◆ Tasks to complete ◆
1 – Using the BinaryOperation documentation, answer each question briefly.
(a) What does the class list as its base?
(b) Can external code subclass BinaryOperation?
(c) Which class represents an operation combined with the "lhs" and "rhs" relations it acts on?
2 – Transcribe the BinaryOperation documentation word for word, everything from "A BinaryOperation represents" down to "by external code.".

◆ Excerpt provided ◆
::::::::

BinaryOperation

class lsst.daf.relation.BinaryOperation

Bases: abc.ABC

An abstract base class for operations that act on a pair of relations.

See also

Operations

Notes

A BinaryOperation represents the operation itself; the combination of an operation and the “lhs” and “rhs” relations it acts on to form a new relation is represented by the BinaryOperationRelation class, which should always be performed via a call to the apply method (or something that calls it, like the convenience methods on the Relation class). In many cases, applying a BinaryOperation doesn’t return something involving the original operation, because of some combination of defaulted-parameter population and simplification, and there are even some BinaryOperation classes that should never actually appear in a BinaryOperationRelation.

BinaryOperation cannot be subclassed by external code.

All concrete BinaryOperation types are frozen, equality-comparable dataclasses. They also provide a very concise str representation (in addition to the dataclass-provided repr) suitable for summarizing an entire relation tree.

Methods Summary

applied_columns(lhs, rhs) Return the columns of the relation that results from applying this operation to the given targets.

::::::::

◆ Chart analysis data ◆
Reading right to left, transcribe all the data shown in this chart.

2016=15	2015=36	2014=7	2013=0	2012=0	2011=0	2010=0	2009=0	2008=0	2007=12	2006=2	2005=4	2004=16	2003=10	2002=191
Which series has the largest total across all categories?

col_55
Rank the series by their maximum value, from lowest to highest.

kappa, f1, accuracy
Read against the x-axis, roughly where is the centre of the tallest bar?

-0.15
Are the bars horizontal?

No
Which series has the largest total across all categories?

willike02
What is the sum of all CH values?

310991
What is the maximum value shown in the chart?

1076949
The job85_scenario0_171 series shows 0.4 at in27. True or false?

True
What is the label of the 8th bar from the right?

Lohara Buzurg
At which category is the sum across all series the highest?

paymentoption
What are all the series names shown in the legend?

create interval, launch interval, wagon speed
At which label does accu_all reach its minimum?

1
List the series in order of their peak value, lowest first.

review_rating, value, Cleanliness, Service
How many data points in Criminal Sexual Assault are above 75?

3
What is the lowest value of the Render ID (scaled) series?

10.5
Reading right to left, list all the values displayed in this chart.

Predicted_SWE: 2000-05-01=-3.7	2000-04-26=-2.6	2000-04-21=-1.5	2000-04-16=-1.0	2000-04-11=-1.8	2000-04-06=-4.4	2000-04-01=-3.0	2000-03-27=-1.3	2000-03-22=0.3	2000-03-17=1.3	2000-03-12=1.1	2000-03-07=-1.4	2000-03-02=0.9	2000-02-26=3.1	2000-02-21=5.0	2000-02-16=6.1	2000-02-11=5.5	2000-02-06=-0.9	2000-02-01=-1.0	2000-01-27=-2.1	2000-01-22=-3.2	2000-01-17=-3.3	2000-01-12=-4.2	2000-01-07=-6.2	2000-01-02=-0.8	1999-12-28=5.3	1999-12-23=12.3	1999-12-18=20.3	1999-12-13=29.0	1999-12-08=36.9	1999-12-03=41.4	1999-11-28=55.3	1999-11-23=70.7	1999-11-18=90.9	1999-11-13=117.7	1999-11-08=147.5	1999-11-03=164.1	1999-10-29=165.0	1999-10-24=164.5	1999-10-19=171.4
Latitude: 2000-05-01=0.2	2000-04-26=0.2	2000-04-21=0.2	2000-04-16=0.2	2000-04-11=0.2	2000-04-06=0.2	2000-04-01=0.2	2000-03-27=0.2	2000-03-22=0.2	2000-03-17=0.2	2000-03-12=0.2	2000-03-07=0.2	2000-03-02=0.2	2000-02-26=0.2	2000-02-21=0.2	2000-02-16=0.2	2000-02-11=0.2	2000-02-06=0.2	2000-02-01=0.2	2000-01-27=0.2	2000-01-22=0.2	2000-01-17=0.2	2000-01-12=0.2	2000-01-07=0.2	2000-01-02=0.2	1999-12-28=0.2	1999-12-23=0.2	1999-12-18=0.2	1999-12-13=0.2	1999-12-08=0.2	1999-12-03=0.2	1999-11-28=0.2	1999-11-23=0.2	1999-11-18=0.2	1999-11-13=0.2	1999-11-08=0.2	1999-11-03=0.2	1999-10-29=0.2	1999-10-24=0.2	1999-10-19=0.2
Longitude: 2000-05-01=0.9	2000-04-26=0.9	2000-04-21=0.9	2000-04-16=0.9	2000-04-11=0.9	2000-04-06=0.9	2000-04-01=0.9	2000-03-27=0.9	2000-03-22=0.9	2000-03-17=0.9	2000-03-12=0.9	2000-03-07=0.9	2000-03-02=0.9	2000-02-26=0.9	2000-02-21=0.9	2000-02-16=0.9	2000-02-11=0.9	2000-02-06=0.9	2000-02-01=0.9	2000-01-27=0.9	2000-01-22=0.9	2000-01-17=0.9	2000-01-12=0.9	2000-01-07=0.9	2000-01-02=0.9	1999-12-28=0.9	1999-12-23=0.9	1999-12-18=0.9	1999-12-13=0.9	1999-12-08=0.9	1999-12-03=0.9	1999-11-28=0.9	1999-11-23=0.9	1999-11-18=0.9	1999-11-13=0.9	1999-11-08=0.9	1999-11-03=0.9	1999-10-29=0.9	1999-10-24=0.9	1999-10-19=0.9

::::::::

◆ Answers for this exercise ◆
1 –
(a) abc.ABC
(b) No
(c) BinaryOperationRelation

2 –
A BinaryOperation represents the operation itself; the combination of an operation and the “lhs” and “rhs” relations it acts on to form a new relation is represented by the BinaryOperationRelation class, which should always be performed via a call to the apply method (or something that calls it, like the convenience methods on the Relation class). In many cases, applying a BinaryOperation doesn’t return something involving the original operation, because of some combination of defaulted-parameter population and simplification, and there are even some BinaryOperation classes that should never actually appear in a BinaryOperationRelation.

BinaryOperation cannot be subclassed by external code.